Al día siguiente, Shelley Duvall presenta, El emperador de la China, de Javier Adúriz. Con las actuaciones de mi hermano y yo. Nuestra Shelley es una cabezota de Barbie cosmética, de plástico, para practicar maquillaje y peluquería. Un busto de pelo rubio, tamaño real de cabeza humana, regalo de alguna prima. Tiene marcas de pintura antiguas, un pelo pirujo, bastante más de tren fantasma que de salón de belleza. Sin embargo, ella abre la representación ajustada al guión y con mucha gracia. Igualita a nuestra ídola del televisor en tono y espíritu. Todo transcurre sin edición, pero con variaciones: personajes que no figuran en el guión original, pájaros de tela, y un intervalo para la merienda.

Mi papá, además de profesor, fue también poeta y ensayista. Escribió en uno de sus poemas, la imaginación es buena compañía. Siempre me gustó esa frase. En mi caso, con los años entendí que esos mundos de fantasía familiar son los que forjaron en parte un coraje profundo, para intentar vencer el miedo, la timidez y la incomodidad, tan propios de lo real.

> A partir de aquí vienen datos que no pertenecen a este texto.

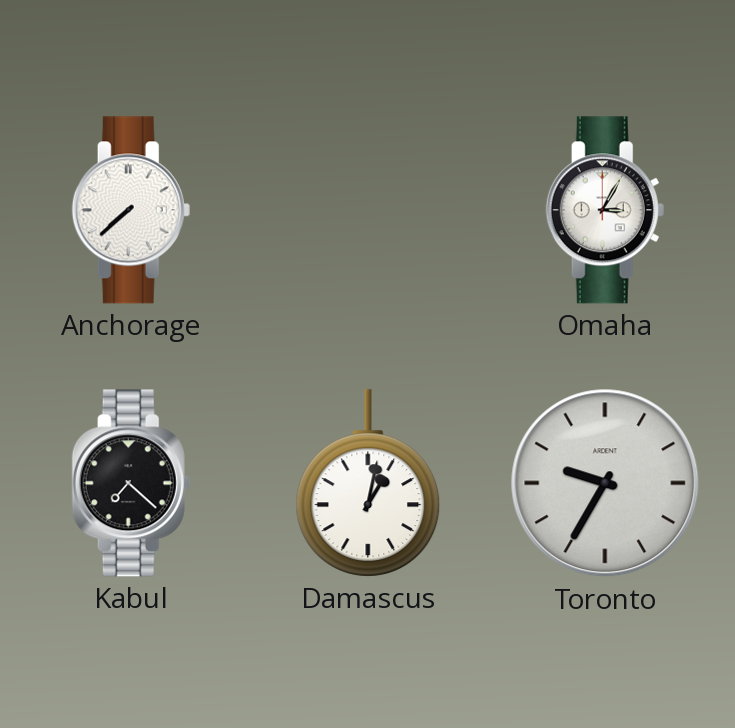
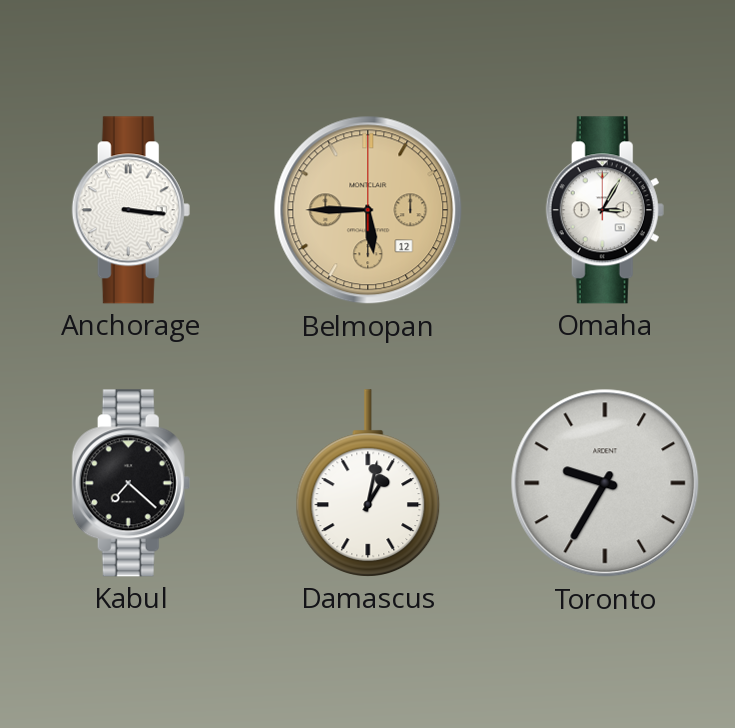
Anchorage: 7:38 -> 3:16
Belmopan: none -> 5:45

Son la bandera del guerrero que flamea en la niebla. El árbol florido cantando.

Varias cosas de mi vida dependen ahora solamente del recuerdo. Muchos de ellos, escoltas de oro, se conservan difusos, barrocos, mezclados. Aún así, ciertas partes son de una nitidez de diapositiva, de teatrito, para gloria de las cosas que sólo ahí perduran.

Mi papá falleció en 2011. Para un proyecto de la Biblioteca Nacional lo grabaron leyendo sus poemas. Ahí tengo su voz.

La voz de mi mamá está sólo en mi memoria.

Lucía Adúriz Bravo nació en Buenos Aires en 1985. Es actriz y cantante. Se formó en la EMAD y luego con Ciro Zorzoli, Andrea Garrote, Bartís, entre otrxs. Algunos de sus trabajos en teatro son Potranca y El ojo del destino, de Mariela Asensio, Mishiadura Bailable, de Manuel Longueira, Paquito, la cabeza contra el suelo, de Juanse Rausch. Actualmente hace Pampa escarlata, de Julián Cnochaert los viernes a las 22.30 en el teatro El Extranjero.